Material for this task: Begin
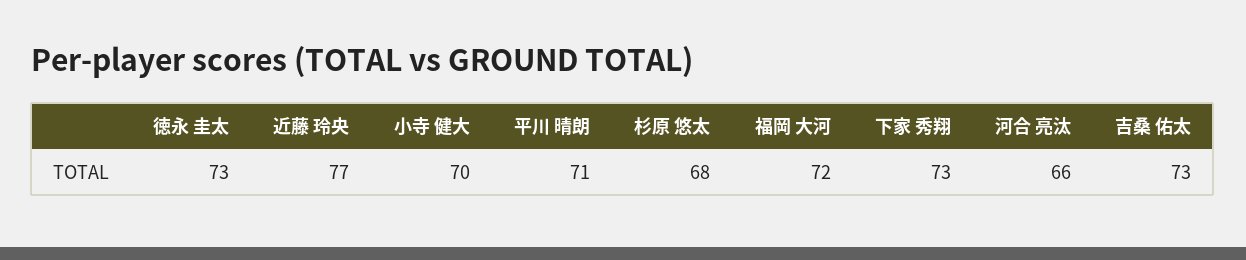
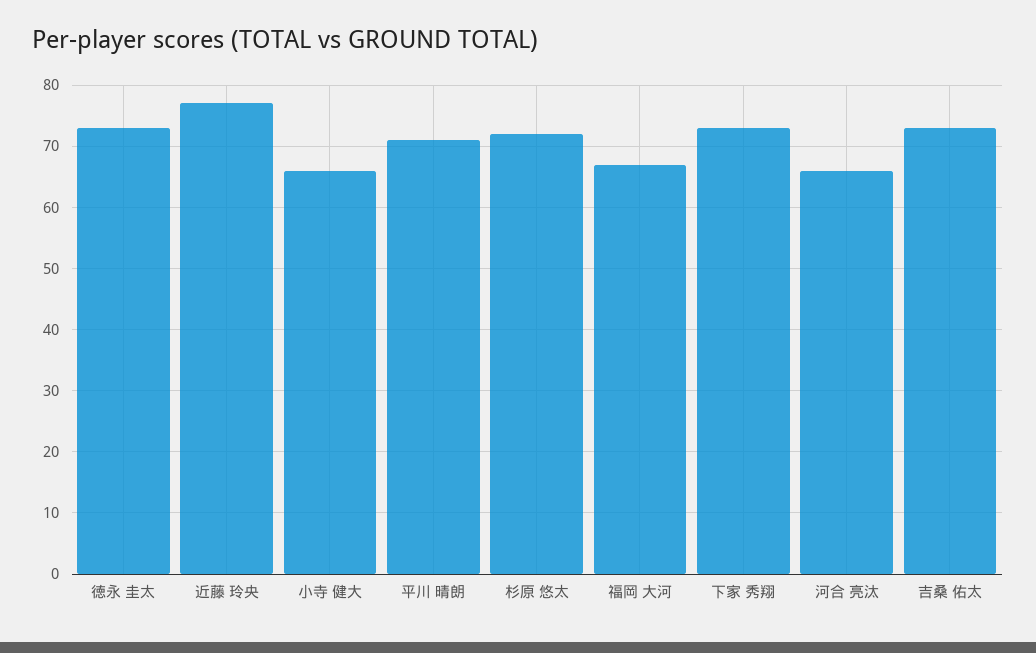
小寺 健大: 70 -> 66
杉原 悠太: 68 -> 72
福岡 大河: 72 -> 67

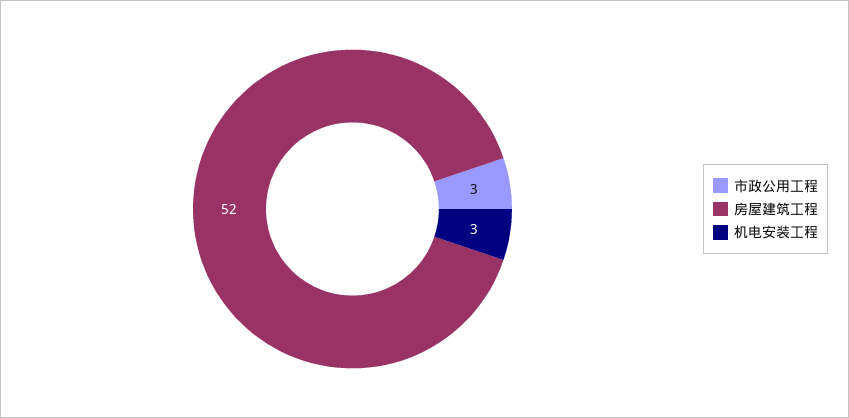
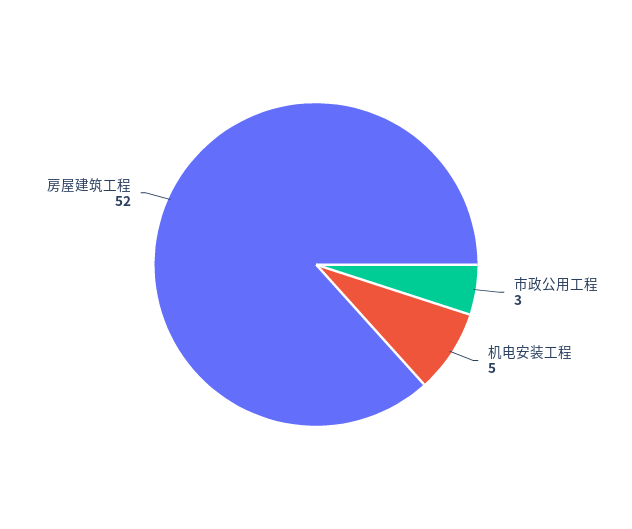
机电安装工程: 3 -> 5

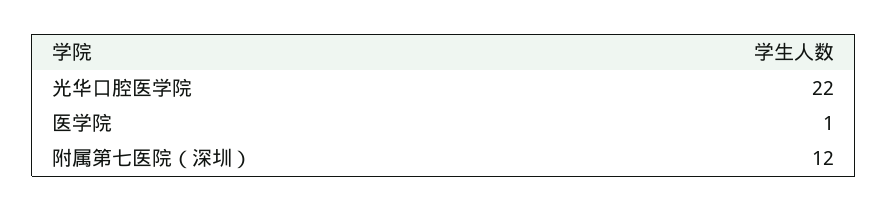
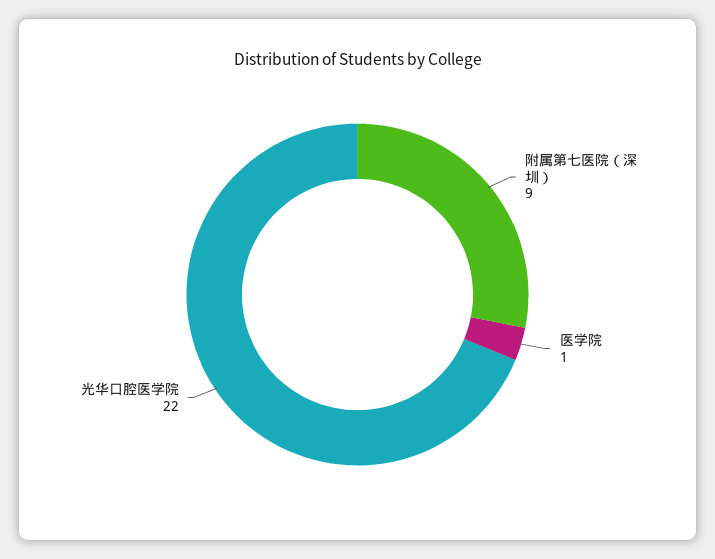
附属第七医院（深圳）: 12 -> 9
Material for this task: End
● **The task**
Word for word, return the listing above; the pictures do not belong in the copy.

● **Task answer**
小寺 健大: 70 -> 66
杉原 悠太: 68 -> 72
福岡 大河: 72 -> 67

机电安装工程: 3 -> 5

附属第七医院（深圳）: 12 -> 9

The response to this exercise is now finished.